Conclusion and perspectives

The evidences summarized in this review indicate that adenosine through the interaction with A2 and A3 receptors plays a crucial role in the regulation of immune cells. The most important therapeutic implication arising from the data summarized above is that A2A receptors, proposed as ‘natural–brakes of inflammation, appear to represent a promising pharmacological target to treat a wide variety of diseases characterized by a strong immunoinflammatory component. On the other hand, it may be advantageous in some circumstances to enhance certain aspects of inflammation in order to eliminate the causative agent, as in the case of cancer. In fact, it has to be remarked that tumour defence mechanisms are akin to inflammatory processes.
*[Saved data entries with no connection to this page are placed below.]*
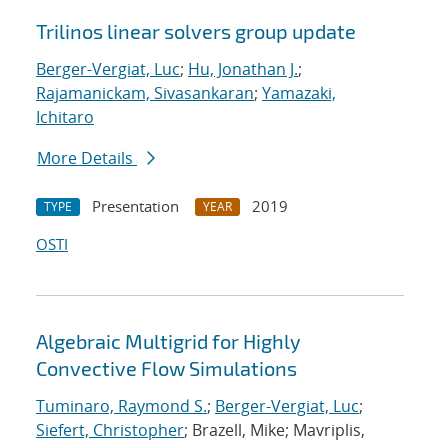
Trilinos linear solvers group update
Berger-Vergiat, Luc
;
Hu, Jonathan J.
;
Rajamanickam, Sivasankaran
;
Yamazaki,
Ichitaro
More Details
Presentation
2019
TYPE
YEAR
OSTI
Algebraic Multigrid for Highly
Convective Flow Simulations
Tuminaro, Raymond S.
;
Berger-Vergiat, Luc
;
Siefert, Christopher
; Brazell, Mike; Mavriplis,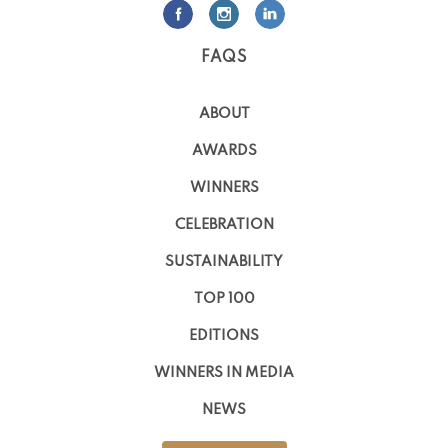
FAQS
ABOUT
AWARDS
WINNERS
CELEBRATION
SUSTAINABILITY
TOP 100
EDITIONS
WINNERS IN MEDIA
NEWS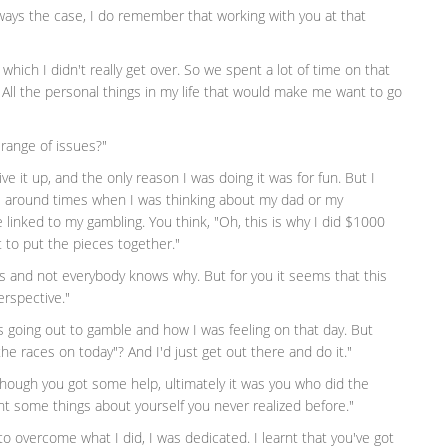
always the case, I do remember that working with you at that
which I didn't really get over. So we spent a lot of time on that
 All the personal things in my life that would make me want to go
 range of issues?"
ive it up, and the only reason I was doing it was for fun. But I
e around times when I was thinking about my dad or my
e linked to my gambling. You think, "Oh, this is why I did $1000
t to put the pieces together."
ns and not everybody knows why. But for you it seems that this
erspective."
as going out to gamble and how I was feeling on that day. But
 the races on today"? And I'd just get out there and do it."
hough you got some help, ultimately it was you who did the
t some things about yourself you never realized before."
 to overcome what I did, I was dedicated. I learnt that you've got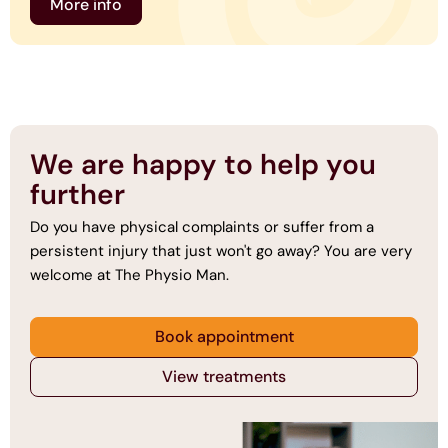
More info
We are happy to help you
further
Do you have physical complaints or suffer from a
persistent injury that just won't go away? You are very
welcome at The Physio Man.
Book appointment
View treatments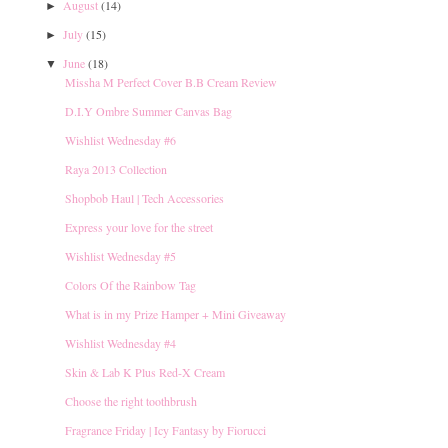
August
(14)
►
July
(15)
►
June
(18)
▼
Missha M Perfect Cover B.B Cream Review
D.I.Y Ombre Summer Canvas Bag
Wishlist Wednesday #6
Raya 2013 Collection
Shopbob Haul | Tech Accessories
Express your love for the street
Wishlist Wednesday #5
Colors Of the Rainbow Tag
What is in my Prize Hamper + Mini Giveaway
Wishlist Wednesday #4
Skin & Lab K Plus Red-X Cream
Choose the right toothbrush
Fragrance Friday | Icy Fantasy by Fiorucci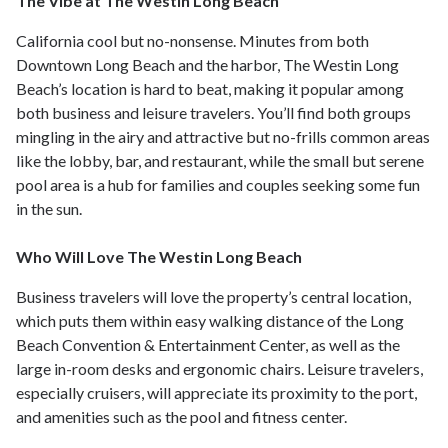
The Vibe at The Westin Long Beach
California cool but no-nonsense. Minutes from both
Downtown Long Beach and the harbor, The Westin Long
Beach’s location is hard to beat, making it popular among
both business and leisure travelers. You’ll find both groups
mingling in the airy and attractive but no-frills common areas
like the lobby, bar, and restaurant, while the small but serene
pool area is a hub for families and couples seeking some fun
in the sun.
Who Will Love The Westin Long Beach
Business travelers will love the property’s central location,
which puts them within easy walking distance of the Long
Beach Convention & Entertainment Center, as well as the
large in-room desks and ergonomic chairs. Leisure travelers,
especially cruisers, will appreciate its proximity to the port,
and amenities such as the pool and fitness center.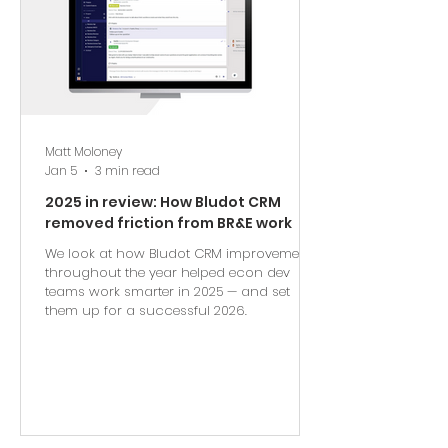
Matt Moloney
Jan 5
3 min read
2025 in review: How Bludot CRM
removed friction from BR&E work
We look at how Bludot CRM improvements
throughout the year helped econ dev
teams work smarter in 2025 — and set
them up for a successful 2026.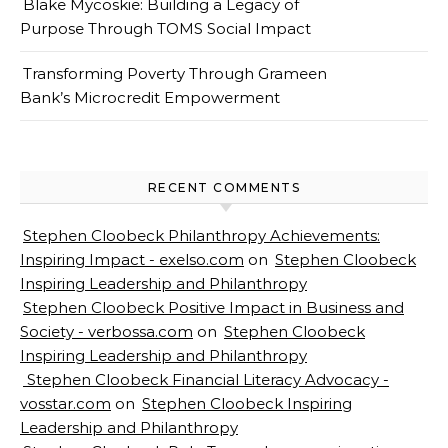
Blake Mycoskie: Building a Legacy of
Purpose Through TOMS Social Impact
Transforming Poverty Through Grameen
Bank’s Microcredit Empowerment
RECENT COMMENTS
Stephen Cloobeck Philanthropy Achievements:
Inspiring Impact - exelso.com
on
Stephen Cloobeck
Inspiring Leadership and Philanthropy
Stephen Cloobeck Positive Impact in Business and
Society - verbossa.com
on
Stephen Cloobeck
Inspiring Leadership and Philanthropy
Stephen Cloobeck Financial Literacy Advocacy -
vosstar.com
on
Stephen Cloobeck Inspiring
Leadership and Philanthropy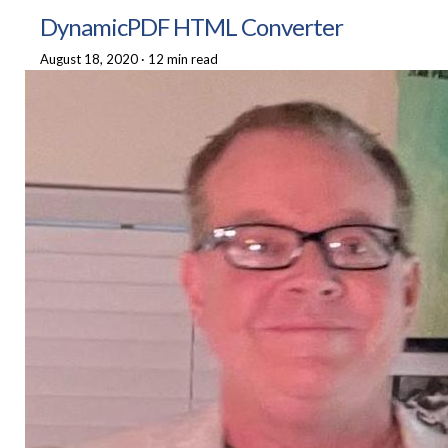
DynamicPDF HTML Converter
August 18, 2020
·
12 min read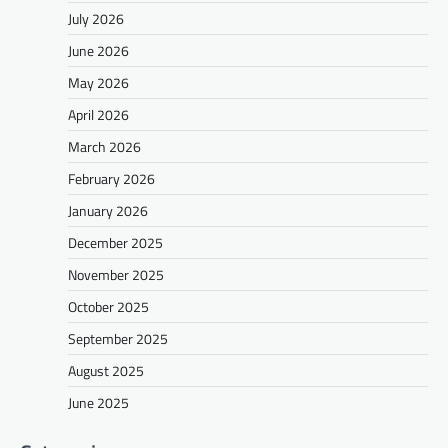
July 2026
June 2026
May 2026
April 2026
March 2026
February 2026
January 2026
December 2025
November 2025
October 2025
September 2025
August 2025
June 2025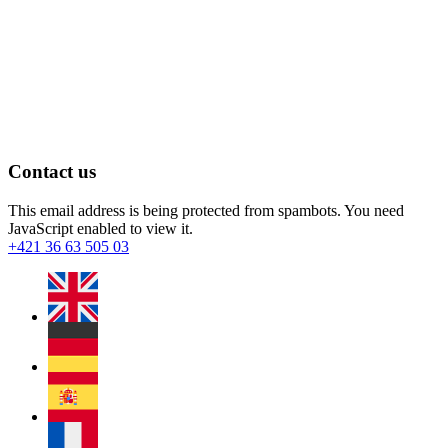
Contact us
This email address is being protected from spambots. You need
JavaScript enabled to view it.
+421 36 63 505 03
Solid tumours, due to their abnormal vasculature, are often hypoxic and show increased levels of adenosine that may be an important mediator of tumour-associated immunosuppression. It is likely that killer T cells that may be recruited against cancer cells fail to act in an effective manner due to the high level of adenosine in the tumour microenvironment. Because several of these immunosuppressive functions have been attributed to the stimulation of A3 and A2A receptors, expressed on the surface of T cells, adenosine antagonists of these subtypes may be potentially useful in the immunotherapy of cancer.